Unfortunately, most of the acts weren’t fully up for that challenge Tuesday night in Bar Plays 3.0, Cary Playwrights Forum’s annual, locally sourced environmental theater foray, in which new ten-minute plays set in bars take place in them as well. Even what was clearly the most accomplished work of the evening, Michelle Corbitt’s unconventional relationship play The Donor Agency, still felt more like the opening scene of a larger work than a proper standalone. But it left us wanting more with its brisk, believable dialogue, Noelle Barnard Azarelo’s nuanced direction, and convincing performances from rising actor Michael Parker and veteran Laurel Ullman.
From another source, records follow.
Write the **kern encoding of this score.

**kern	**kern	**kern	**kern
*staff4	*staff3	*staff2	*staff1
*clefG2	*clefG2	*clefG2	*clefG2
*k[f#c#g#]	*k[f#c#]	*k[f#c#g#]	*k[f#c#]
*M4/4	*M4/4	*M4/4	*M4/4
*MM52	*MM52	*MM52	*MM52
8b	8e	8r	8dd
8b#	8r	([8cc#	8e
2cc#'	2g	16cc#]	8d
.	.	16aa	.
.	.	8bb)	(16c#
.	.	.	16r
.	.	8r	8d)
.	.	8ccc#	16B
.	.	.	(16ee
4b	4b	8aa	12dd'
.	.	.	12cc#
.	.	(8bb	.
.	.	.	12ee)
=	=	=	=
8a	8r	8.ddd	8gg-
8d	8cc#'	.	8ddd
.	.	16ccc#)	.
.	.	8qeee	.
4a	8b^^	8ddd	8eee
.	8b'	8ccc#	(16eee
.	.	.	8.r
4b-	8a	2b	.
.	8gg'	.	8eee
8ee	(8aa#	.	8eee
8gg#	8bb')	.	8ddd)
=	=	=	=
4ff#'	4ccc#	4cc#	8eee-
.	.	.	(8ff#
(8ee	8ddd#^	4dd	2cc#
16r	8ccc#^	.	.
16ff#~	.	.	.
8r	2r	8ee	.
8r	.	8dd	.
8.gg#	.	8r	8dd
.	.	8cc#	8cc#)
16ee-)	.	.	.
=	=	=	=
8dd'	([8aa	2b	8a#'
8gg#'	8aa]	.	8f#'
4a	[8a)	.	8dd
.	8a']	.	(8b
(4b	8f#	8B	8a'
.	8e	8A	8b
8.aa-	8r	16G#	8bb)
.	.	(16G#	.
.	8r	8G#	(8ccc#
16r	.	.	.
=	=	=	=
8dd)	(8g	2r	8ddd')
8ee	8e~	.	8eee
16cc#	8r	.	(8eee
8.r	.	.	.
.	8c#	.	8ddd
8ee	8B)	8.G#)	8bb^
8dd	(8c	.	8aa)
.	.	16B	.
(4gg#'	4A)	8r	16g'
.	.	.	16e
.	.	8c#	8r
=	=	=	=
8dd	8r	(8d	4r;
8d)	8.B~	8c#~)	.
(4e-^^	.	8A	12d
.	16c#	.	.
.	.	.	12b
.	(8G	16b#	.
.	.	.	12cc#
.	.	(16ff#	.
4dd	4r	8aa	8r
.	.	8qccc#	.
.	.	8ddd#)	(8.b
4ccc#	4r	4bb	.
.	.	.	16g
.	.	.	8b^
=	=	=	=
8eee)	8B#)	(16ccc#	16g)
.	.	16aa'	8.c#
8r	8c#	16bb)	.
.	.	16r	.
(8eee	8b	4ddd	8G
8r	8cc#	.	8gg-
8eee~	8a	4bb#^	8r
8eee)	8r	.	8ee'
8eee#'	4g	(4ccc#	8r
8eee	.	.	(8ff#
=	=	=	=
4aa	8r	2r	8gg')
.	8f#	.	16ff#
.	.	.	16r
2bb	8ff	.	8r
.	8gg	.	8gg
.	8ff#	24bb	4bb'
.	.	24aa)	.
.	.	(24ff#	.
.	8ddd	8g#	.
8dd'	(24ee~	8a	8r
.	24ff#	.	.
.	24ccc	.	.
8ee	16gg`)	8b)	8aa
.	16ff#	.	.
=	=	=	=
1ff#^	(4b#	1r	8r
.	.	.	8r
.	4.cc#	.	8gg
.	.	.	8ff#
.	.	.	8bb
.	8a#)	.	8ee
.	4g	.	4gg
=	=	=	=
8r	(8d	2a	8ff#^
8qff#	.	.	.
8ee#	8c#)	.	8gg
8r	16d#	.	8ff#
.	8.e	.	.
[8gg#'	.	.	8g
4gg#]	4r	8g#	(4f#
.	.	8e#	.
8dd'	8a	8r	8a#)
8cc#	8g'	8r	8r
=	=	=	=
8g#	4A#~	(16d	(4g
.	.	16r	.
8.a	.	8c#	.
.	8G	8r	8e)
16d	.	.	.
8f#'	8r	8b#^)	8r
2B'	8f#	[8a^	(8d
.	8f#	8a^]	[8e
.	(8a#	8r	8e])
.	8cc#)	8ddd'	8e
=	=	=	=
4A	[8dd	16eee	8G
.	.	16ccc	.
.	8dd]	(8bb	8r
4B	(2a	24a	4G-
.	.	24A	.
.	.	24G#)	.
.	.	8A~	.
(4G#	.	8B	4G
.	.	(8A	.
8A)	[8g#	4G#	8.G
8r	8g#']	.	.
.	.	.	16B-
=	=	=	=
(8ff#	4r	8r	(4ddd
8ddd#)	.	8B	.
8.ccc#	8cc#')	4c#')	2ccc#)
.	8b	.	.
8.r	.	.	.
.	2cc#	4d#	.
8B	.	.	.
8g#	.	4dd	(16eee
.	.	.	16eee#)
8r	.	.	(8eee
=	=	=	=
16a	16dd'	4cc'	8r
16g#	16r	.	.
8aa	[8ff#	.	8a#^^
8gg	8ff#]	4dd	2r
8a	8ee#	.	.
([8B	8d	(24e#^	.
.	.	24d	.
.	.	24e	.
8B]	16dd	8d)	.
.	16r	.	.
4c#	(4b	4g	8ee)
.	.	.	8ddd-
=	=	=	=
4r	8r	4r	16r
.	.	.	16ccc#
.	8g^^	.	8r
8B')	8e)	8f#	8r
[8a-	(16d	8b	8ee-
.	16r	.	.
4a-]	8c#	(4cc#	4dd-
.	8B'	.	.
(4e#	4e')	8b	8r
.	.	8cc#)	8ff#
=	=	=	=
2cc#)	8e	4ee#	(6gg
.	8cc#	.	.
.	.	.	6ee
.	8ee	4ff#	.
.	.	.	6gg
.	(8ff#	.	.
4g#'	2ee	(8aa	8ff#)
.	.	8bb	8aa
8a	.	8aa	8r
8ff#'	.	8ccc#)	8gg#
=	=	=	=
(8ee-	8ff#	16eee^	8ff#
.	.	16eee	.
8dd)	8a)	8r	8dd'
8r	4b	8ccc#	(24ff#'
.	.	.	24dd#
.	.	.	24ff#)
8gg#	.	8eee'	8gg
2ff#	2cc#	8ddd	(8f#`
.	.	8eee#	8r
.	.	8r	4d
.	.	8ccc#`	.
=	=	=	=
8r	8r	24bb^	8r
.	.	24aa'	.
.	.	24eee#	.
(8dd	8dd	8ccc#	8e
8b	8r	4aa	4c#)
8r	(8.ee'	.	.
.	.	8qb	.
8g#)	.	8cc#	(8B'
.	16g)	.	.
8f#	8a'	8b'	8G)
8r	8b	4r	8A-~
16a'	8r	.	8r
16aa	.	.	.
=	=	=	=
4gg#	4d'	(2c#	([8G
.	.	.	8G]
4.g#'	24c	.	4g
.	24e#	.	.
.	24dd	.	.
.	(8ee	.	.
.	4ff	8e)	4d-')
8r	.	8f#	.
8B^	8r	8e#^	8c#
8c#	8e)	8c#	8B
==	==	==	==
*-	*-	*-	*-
The other six plays displayed various combinations of uneven scripting and acting, framed by the listless song stylings of Alice Osborn. What would have transpired if the rest of the cast in William and Laura Harris’s absurdist Waiting on Mr. Right had been up to Jason Christ’s Marx Brothers-style take on a madcap waiter? Or if playwright Marilynn Barner Anselmi had more fully funded actor Elaine Quagliata’s dour mother-of-the-groom worldview and showed what made it change in the gay wedding drama Finally? And what would we have if Andrea Rassler didn't squander so much time establishing her trio of gatekeepers in In Heaven There Is No Beer, and focused instead on Marie Curie’s dilemma as she tries to enter paradise?

I hope we ultimately learn the answers, but this evening left us with more question marks than exclamation points.